Will the new state be able to become a native country, even a home, to all Germans? Will the East Germans be able to identify with it, or will they once again merely come to terms with it, as many of them did for so long with the “socialist home country GDR”? Can a mezzogiornalisation of East Germany, and a radicalisation that would almost necessarily follow from it, be avoided? All of these are questions that can only be answered in the years to come.

1
Political report No. 16 (translated from German): Swiss Federal Archives CH-BAR#E2010-02A# 1996/400#16* (A.21.31). Copies to be given to Klaus Jacobi, dodis.ch/P19511, Franz Blankart, dodis.ch/P22246, and Silvio Arioli, dodis.ch/P24523. Copies directly to the Swiss Embassy in Bonn and the Swiss Consulate general in West Berlin; also published in: Die DDR aus Sicht schweizerischer Diplomaten.
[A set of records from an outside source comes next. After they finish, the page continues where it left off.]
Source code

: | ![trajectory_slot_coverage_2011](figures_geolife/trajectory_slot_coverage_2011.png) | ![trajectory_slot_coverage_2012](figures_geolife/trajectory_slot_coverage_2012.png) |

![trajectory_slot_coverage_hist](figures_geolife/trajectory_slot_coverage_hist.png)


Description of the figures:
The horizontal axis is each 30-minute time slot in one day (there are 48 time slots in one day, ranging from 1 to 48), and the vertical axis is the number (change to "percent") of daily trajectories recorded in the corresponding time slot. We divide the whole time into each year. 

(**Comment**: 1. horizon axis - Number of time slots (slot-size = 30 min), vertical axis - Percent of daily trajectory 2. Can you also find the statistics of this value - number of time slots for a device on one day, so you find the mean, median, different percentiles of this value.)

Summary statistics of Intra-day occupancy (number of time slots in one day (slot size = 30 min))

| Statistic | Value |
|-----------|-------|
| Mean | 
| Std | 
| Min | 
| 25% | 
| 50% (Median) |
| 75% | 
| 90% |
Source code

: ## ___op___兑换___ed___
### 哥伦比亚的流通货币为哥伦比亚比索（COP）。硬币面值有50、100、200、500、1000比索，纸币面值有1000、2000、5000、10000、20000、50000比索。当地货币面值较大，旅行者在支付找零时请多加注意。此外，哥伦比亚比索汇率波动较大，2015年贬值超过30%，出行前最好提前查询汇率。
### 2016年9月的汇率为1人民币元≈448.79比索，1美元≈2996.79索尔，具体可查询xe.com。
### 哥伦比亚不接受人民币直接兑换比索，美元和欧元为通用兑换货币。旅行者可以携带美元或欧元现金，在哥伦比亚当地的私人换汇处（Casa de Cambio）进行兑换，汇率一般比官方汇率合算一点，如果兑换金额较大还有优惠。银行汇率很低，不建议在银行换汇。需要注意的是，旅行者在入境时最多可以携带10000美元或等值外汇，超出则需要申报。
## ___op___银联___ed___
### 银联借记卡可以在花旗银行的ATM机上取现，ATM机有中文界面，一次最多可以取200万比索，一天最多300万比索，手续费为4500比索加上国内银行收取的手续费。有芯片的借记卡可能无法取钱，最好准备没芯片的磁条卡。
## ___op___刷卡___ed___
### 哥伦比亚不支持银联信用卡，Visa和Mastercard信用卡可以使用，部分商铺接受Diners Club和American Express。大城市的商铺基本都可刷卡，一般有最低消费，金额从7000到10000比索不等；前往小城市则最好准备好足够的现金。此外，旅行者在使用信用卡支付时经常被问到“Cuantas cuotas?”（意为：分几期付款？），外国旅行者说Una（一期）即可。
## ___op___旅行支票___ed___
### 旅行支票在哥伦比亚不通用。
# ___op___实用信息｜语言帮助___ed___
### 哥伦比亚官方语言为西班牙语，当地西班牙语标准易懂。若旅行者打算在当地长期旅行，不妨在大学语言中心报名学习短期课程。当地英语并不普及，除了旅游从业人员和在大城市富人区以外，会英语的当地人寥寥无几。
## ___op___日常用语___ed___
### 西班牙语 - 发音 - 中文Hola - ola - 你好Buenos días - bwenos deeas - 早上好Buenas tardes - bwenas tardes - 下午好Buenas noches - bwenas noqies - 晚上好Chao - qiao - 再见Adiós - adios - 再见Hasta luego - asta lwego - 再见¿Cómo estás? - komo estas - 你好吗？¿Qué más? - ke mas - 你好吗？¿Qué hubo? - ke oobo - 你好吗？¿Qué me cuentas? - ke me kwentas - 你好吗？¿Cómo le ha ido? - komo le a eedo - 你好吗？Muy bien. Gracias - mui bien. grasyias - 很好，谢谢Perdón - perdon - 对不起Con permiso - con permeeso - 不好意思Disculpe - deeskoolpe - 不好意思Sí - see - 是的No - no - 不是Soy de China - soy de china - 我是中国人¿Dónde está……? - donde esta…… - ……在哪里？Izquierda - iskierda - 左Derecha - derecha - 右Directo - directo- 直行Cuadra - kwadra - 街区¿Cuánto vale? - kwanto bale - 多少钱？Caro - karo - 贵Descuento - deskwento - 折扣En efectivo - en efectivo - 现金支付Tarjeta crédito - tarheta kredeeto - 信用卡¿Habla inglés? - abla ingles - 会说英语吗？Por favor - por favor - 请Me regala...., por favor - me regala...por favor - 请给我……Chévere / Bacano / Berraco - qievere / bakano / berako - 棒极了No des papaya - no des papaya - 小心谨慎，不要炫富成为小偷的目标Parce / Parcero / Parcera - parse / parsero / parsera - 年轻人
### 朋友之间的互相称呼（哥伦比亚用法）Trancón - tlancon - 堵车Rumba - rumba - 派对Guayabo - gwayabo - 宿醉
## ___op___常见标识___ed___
Politische Berichte aus Ost-Berlin 1982–1990, ed. by Bernd Haunfelder, Münster 2017, doc. 93.
2
Franz Birrer (*1932), dodis.ch/P16179, Swiss Ambassador in East Berlin 1.10.1987–18.12.1990.
3
Erich Honecker (1912–1994), dodis.ch/P46563, General Secretary of the SED and chairman of the GDR State Council 29.10.1976–18.10.1989.
4
Heiner Carow (1929–1997), dodis.ch/P54831, GDR film maker.
5
Erich Honecker.
6
Mikhail Gorbachev (*1931), dodis.ch/P31707, General Secretary of the Communist Party of the Soviet Union 11.3.1985–24.8.1991, Chairman of the Supreme Soviet of the Soviet Union 25.5.1989–15.3.1990 and President of the Soviet Union 15.3.1990–25.12.1991.
7
Willi Stoph (1914–1999), dodis.ch/P15220, Chairman of the GDR Council of Ministers 21.9.1964–3.10.1973 and 29.10.1976–13.11.1989.
8
Gregor Gysi(*1948), dodis.ch/P54811, GDR lawyer and Leader of the PDS, 1989–1993.
9
Helmut Kohl (1930–2017), dodis.ch/P31852, Chancellor of the FRG 1.10.1982–27.10.1998.
10
Richard von Weizsäcker (1920–2015), dodis.ch/P5944, President of the FRG, 1.7.1984–30.6.1994.
11
Lothar de Maizière (*1940), dodis.ch/P54809, GDR Prime Minister 12.4–2.10.1990.
12
Hans-Peter Schneider (*1937), dodis.ch/P54833, FRG constitutional lawyer.
13
Jörg Fisch (*1947), dodis.ch/P22386, Swiss historian.